Овощ оказался хрустящим, не таким сладким, как яблоко, и не таким мучнистым, как картошка.
– Похоже на пастернак. Нет, гораздо вкуснее, чем пастернак. – Проблема, похоже, заключалась не в качестве, а в количестве.
Для простоты, а также потому, что Фаун испытывала неловкость при мысли о том, чтобы готовить на очаге Дора, который мог использоваться бог знает для каких колдовских манипуляций, они стали есть кидальник сырым. Фаун воспротивилась попытке Дага просто насадить свою порцию на крюк и откусывать от нее; она почистила кидальник и настояла, чтобы Даг воспользовался своей ложко-вилкой. Овощ оказался удивительно сытным. Какими бы голодными Фаун с Дагом ни были, они съели только половину... кочана, корня или чем там был кидальник.
– Почему у крестьян нет такого овоща? – удивилась Фаун. – Это же готовая еда. Да и животных можно откармливать. Мы могли бы выращивать кидальник в прудах.
Даг помахал ломтем, насаженным на ложко-вилку. Что ж, пусть это приспособление и не выглядит особенно изящным, все же с ним прием пищи выглядит более пристойно...
– Уши кидальников нужно немножко пощекотать Даром, чтобы они укоренились. Если их станут сажать фермеры, они просто упадут в грязь и сгниют. Нужную уловку знает каждый Страж Озера. Когда я был мальчишкой, я ненавидел работу на плоту, считая ее ужасно скучной. Теперь я понимаю, почему старые дозорные не возражали против такого занятия и смеялись надо мной. Очень успокаивает, знаешь ли.
Фаун доблестно вгрызалась в мякоть кидальника, пытаясь вообразить себе молодого нетерпеливого Дага на плоту, раздетого, с блестящей на солнце загорелой кожей, недовольно касающегося ушей кидальника – одного за другим, одного за другим... Она не сдержала улыбки. С двумя руками, без шрамов... Улыбка Фаун увяла.
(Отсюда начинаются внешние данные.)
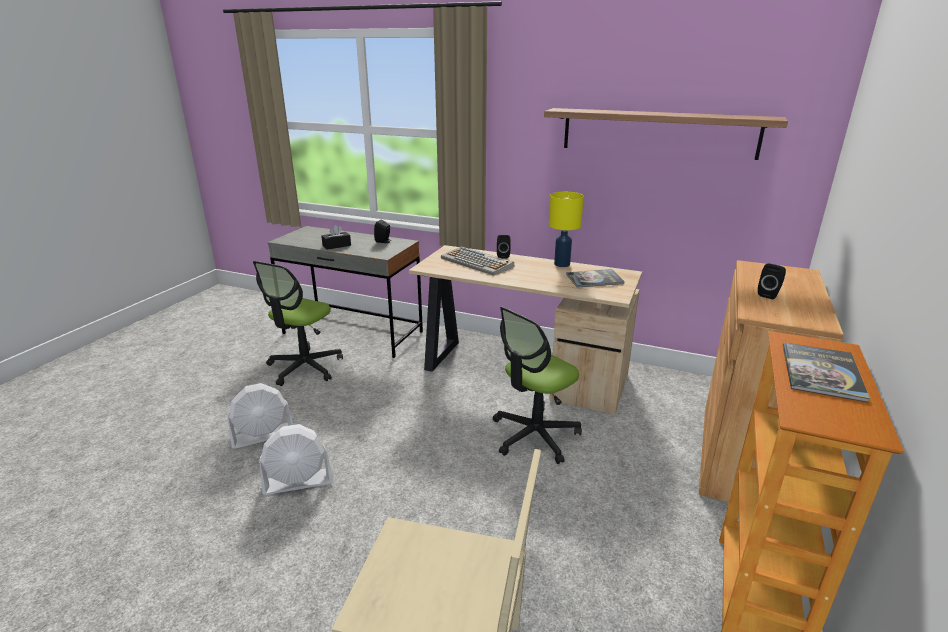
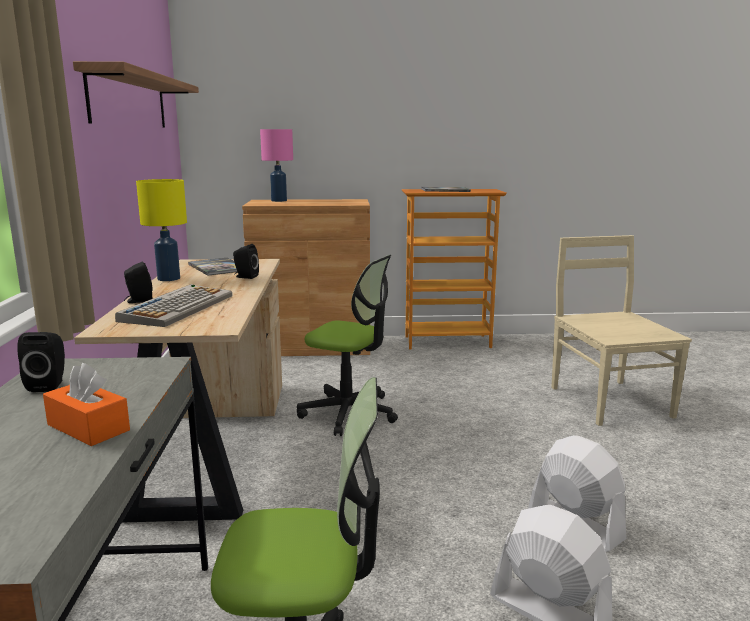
camera: 115 degrees left, 10 degrees down
(336, 245) = (88, 427): black tissue box -> orange tissue box
(769, 294) = (318, 202): black speaker -> black speaker (245, 277)
(796, 279) = (278, 201): none -> pink table lamp

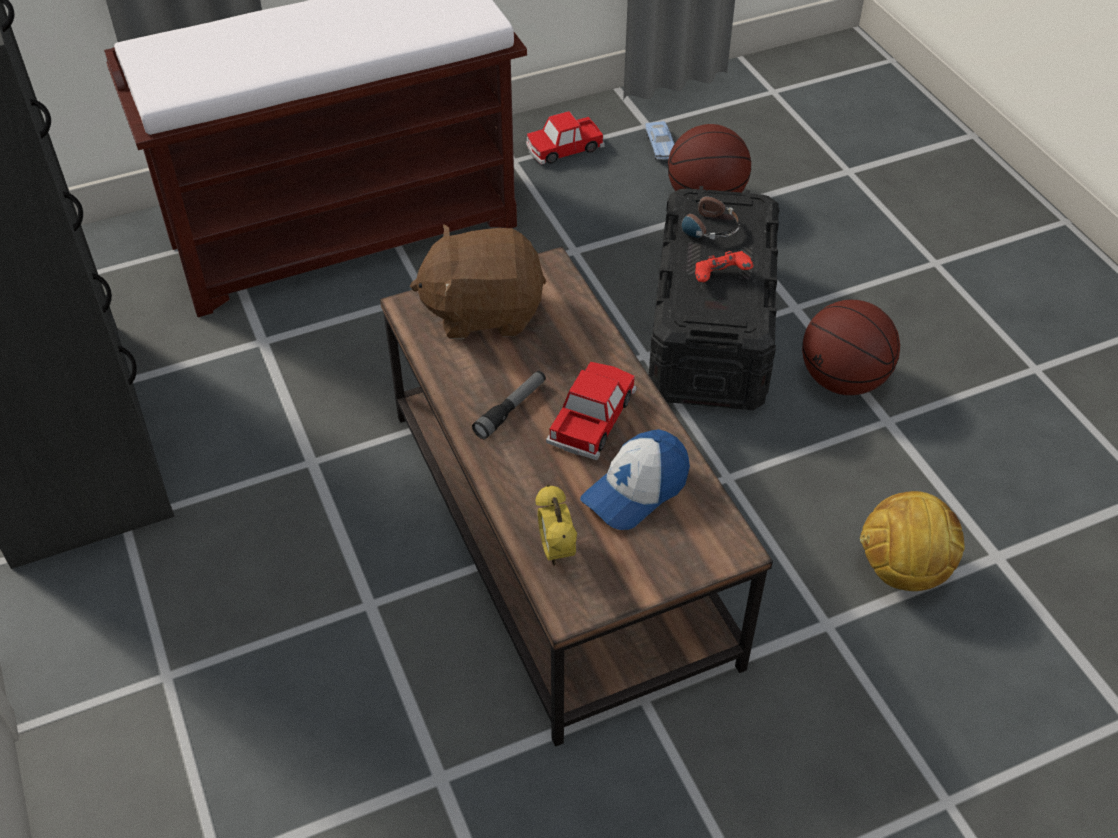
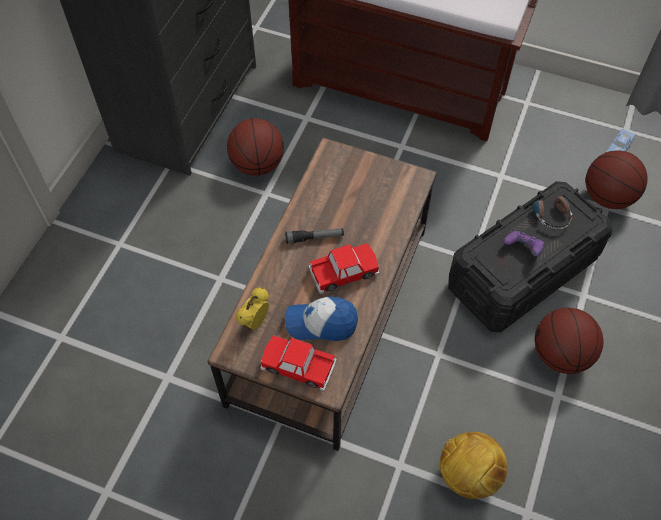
camera: 45 degrees right, 10 degrees up
(259, 437) = (257, 165): none -> basketball
(483, 311) = (359, 178): brown plush toy -> none
(564, 148) = (562, 113): toy car -> toy car (297, 366)
(721, 278) = (523, 249): red game controller -> purple game controller

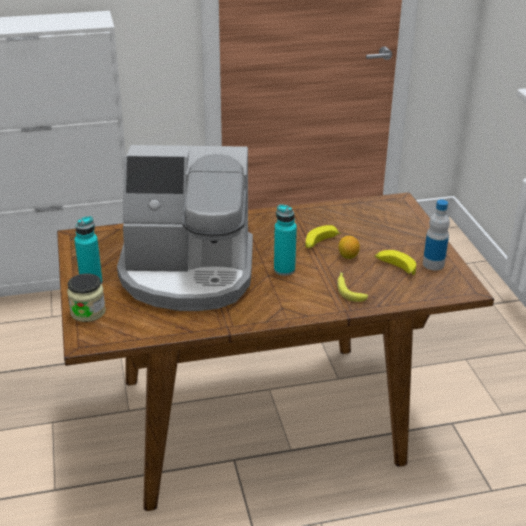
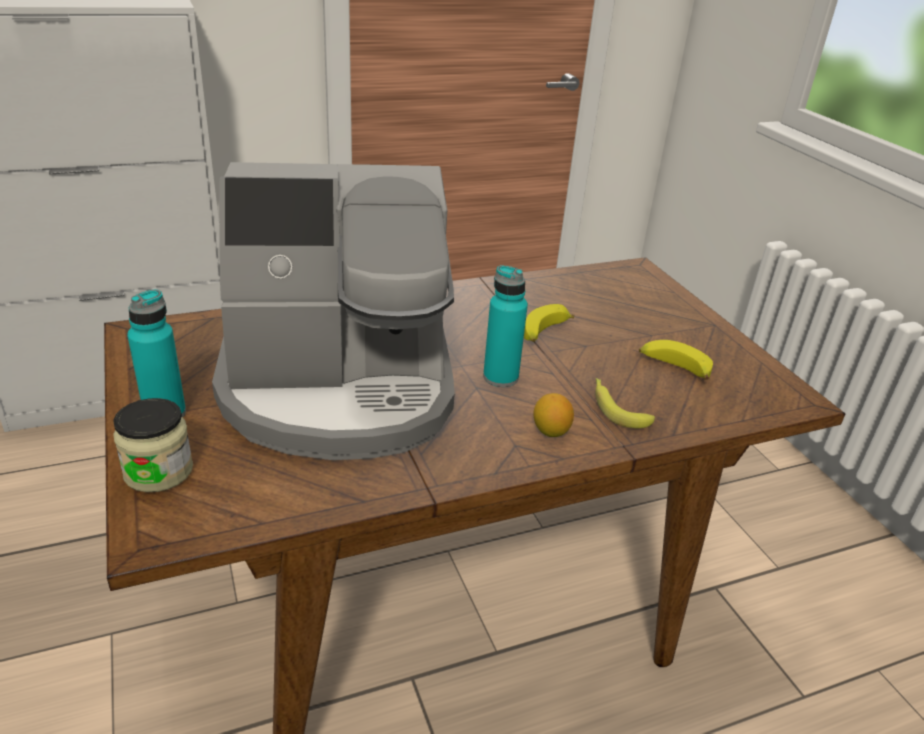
camera: 10 degrees left, 0 degrees up
(348, 256) = (594, 352): lemon -> lemon (550, 431)
(433, 264) = (728, 360): bottle -> none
– Рассказывают, что древние лорды-волшебники, повелители озер, создавали всякие чудесные растения и животных, – задумчиво сказал Даг. – Немногие из них пережили катастрофу. Вот и кидальники требуют для своего выращивания хитрых условий. Не слишком глубоко, не слишком мелко, и чтобы на дне была тина. Они не выживают в чистой воде глубоких озер с каменистым дном на востоке или на севере. Это делает их местным, так сказать, деликатесом. И, конечно, нужно, чтобы каждый год рядом оказывались Стражи Озера. Я иногда думаю: сколько же времени существует этот лагерь?
Фаун представила себе, сколько потребовалось усилий, чтобы сохранить кидальники. Когда весь мир рушился, какой-то Страж Озера, должно быть, постарался, несмотря ни на что, продолжать посевы. Была ли в этом надежда? Или просто привычка? А может быть, чистое упрямство? Глядя на Дага, Фаун склонялась в пользу последнего.
Они бросили кожуру в огонь, и оставшуюся половину Фаун отложила на завтрак. Снаружи грозовая зеленая тьма сменилась темной синевой ночи, а ливень превратился в унылую изморось. Даг придвинул их постели поближе друг к другу.
Устраиваясь на одеяле, Фаун почувствовала, как мешочек с ножом скользит по ее груди, и прикоснулась к нему рукой.
– Как ты думаешь, Дор правду сказал насчет ножа?
Даг оперся спиной о седельные сумки и протянул к огню босые ноги, задумчиво хмурясь.
– Я думаю, что все сказанное Дором было правдой. В той мере, в какой это возможно.
– Что это значит? Ты думаешь, он что-то утаил?
– Не уверен... Дело не в том... Я бы сказал так: нож представляет собой проблему, исследовать которую он не хочет и предпочел бы, чтобы она исчезла.
– Если он такой хороший мастер, как ты говоришь, он должен бы проявить больше любопытства.
Даг пожал плечами.
– Сначала все люди любопытны – как Саун-Ягненок или как я сам был в его возрасте: все кругом ново и интересно. Но потом делаешь все одно и то же, и новое встречается редко. Начинаешь ли ты видеть в новизне нечто возбуждающее или досадную помеху... Понимаешь, Дор больше трех десятков лет каждый день занят тем, что делает оружие для родных и друзей – то самое оружие, которым они себя убивают. Какие бы меры Дор ни принимал для того, чтобы быть в силах продолжать такую жизнь, шутить с этим я не стал бы.